╭─ DOCUMENT EXTRACT

Joan Crawford in the 50s
In Sudden Fear, Crawford at forty-six plays a woman whose husband wants to kill her; the indignity is compounded in Torch Song in which her character ignites passion in a blind pianist (Michael Wilding). Designed as a showcase for an aging star to prove herself, Torch Song instead exposes Crawford’s icy calculation. The split in Jenny between tough-as-nais and vulnerable is highlighted in a notorious musical number, “Two Faded Woman,” by Arthur Schwartz and Howard Dietz, in which (and it’s a shocker) Crawford appears in blackface surrounded by male and female dancers also in blackface. the thick painted lips of her blackface mask are a cartoonish version of her own lipstick smear. When she removes a black wig at the end of the number, her hair is dyed an intense artificial red, a painful complement to her radioactive-blue dress. (“…And for the first time you’ll see her in Technicolor,” ads announced.) One of the last examples of blackface in a mainstream Hollywood film, “Two Faced Woman” is beyond clueless even for its time.
The foolish Torch Song hurt her, but Crawford was by no means down and out. Between 1954 and 1959 she made six films. While Torch Song is a semiforgotten freak show, her next film, the equally strange Johnny Guitar (1954), is a baroque western with a large and ever-expanding cult following. During production Crawford was unhappy; she didn’t get along with or understand her famously tongue-tied young director, Nicholas Ray, but more than that she felt she was slumming because the movie was made at Republic, one step up from Poverty Row. “There is no excuse for making a picture this bad,” she announced after the film was released. Ironically, however, Johnny Guitar is one of Crawford’s most revived and admired works. But the film’s high reputation has little or nothing to do with Crawford herself, where she is the only raison d’etre for Torch Song, and the film’s failure is indivisible from her own.

╰─

(TO DO)
**A.** Summarize the passage on Joan Crawford in the 1950s in two sentences.
**B.** According to the passage on Joan Crawford in the 1950s, at which studio was Johnny Guitar made?
**C.** Pick up the passage on Joan Crawford in the 1950s after its final sentence and continue it.

╭─ DATASET EXTRACT

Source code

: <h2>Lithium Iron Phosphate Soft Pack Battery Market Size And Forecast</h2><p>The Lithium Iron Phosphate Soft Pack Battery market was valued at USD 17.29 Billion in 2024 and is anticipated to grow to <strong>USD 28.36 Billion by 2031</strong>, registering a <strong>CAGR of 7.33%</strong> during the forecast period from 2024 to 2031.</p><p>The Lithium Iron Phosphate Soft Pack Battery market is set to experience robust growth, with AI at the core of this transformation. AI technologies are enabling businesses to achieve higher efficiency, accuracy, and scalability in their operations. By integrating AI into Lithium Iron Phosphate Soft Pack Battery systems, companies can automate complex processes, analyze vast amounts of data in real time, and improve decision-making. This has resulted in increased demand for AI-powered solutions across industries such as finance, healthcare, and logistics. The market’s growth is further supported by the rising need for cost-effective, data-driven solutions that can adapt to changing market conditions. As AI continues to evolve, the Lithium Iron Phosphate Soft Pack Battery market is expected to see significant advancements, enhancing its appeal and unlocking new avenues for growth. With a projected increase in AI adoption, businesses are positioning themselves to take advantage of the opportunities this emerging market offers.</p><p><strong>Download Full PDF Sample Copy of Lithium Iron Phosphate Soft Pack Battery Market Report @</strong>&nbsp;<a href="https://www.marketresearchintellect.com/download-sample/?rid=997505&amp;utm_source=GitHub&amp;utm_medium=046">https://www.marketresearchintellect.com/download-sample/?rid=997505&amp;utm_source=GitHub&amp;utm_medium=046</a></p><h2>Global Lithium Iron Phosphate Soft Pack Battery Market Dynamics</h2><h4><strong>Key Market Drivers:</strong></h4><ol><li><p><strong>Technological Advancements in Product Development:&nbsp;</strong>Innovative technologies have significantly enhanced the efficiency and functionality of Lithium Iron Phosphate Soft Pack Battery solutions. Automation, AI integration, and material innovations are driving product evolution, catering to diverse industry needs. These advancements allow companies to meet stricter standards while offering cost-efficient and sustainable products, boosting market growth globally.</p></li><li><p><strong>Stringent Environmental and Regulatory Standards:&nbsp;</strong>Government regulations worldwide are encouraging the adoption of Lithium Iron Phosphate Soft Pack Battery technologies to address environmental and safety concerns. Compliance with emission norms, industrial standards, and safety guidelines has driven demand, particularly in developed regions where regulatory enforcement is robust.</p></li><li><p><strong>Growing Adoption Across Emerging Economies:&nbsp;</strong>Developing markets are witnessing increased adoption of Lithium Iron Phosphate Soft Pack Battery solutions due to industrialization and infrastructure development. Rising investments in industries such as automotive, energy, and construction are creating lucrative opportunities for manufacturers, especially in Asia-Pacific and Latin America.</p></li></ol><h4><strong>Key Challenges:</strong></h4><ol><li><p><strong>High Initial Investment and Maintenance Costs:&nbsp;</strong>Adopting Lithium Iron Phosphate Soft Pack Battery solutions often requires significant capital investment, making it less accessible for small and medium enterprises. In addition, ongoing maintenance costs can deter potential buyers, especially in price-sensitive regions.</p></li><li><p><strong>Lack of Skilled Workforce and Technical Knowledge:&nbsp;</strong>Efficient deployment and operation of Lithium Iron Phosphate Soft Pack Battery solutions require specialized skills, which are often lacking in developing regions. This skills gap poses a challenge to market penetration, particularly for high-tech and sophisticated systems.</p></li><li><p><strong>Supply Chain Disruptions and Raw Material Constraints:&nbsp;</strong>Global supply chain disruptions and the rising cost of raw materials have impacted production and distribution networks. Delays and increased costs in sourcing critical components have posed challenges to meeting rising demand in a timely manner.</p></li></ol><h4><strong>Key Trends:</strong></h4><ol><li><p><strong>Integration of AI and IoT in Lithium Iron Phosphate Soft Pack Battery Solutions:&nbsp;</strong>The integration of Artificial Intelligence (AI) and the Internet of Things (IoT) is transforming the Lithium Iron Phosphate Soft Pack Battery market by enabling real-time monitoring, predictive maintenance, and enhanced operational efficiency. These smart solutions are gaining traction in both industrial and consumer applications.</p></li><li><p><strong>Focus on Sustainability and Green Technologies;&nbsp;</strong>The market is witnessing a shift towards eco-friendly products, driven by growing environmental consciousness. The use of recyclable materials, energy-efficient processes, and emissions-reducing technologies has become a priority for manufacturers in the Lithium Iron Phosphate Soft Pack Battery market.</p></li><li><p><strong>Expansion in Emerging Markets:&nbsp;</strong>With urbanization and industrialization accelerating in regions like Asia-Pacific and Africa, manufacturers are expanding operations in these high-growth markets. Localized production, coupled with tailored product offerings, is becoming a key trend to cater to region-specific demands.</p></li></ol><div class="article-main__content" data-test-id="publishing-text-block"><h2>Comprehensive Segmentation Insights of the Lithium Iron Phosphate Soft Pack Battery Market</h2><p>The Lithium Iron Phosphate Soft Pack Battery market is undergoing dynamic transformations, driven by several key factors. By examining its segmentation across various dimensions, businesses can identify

╰─

(RESULTS BY TASK)
**A.** In Sudden Fear and Torch Song, Crawford at forty-six played a woman whose husband wants to kill her and a woman who ignites passion in a blind pianist, and Torch Song contains a notorious musical number in which she appears in blackface. Torch Song hurt her, but she made six films between 1954 and 1959, among them Johnny Guitar, a baroque western she was unhappy making that became one of her most revived and admired works.

**B.** It was made at Republic, one step up from Poverty Row.

**C.**
In Johnny Guitar (Philip Yordan, Ben Maddow, and Nicholas Ray devised the quirky story), Crawford plays Vienna, a shrewd businesswoman who runs a saloon outside of town. “She is just like a man,” observes a character at a gambling table as Vienna makes her star entrance on a balcony at the top of the stairs. Wearing a pistol on her side and dressed in severe black accented by a green kerchief, Crawford does indeed look the apotheosis of the phallic woman—masculinized, for sure, and looking far more severe than she had only two years earlier in Sudden Fear.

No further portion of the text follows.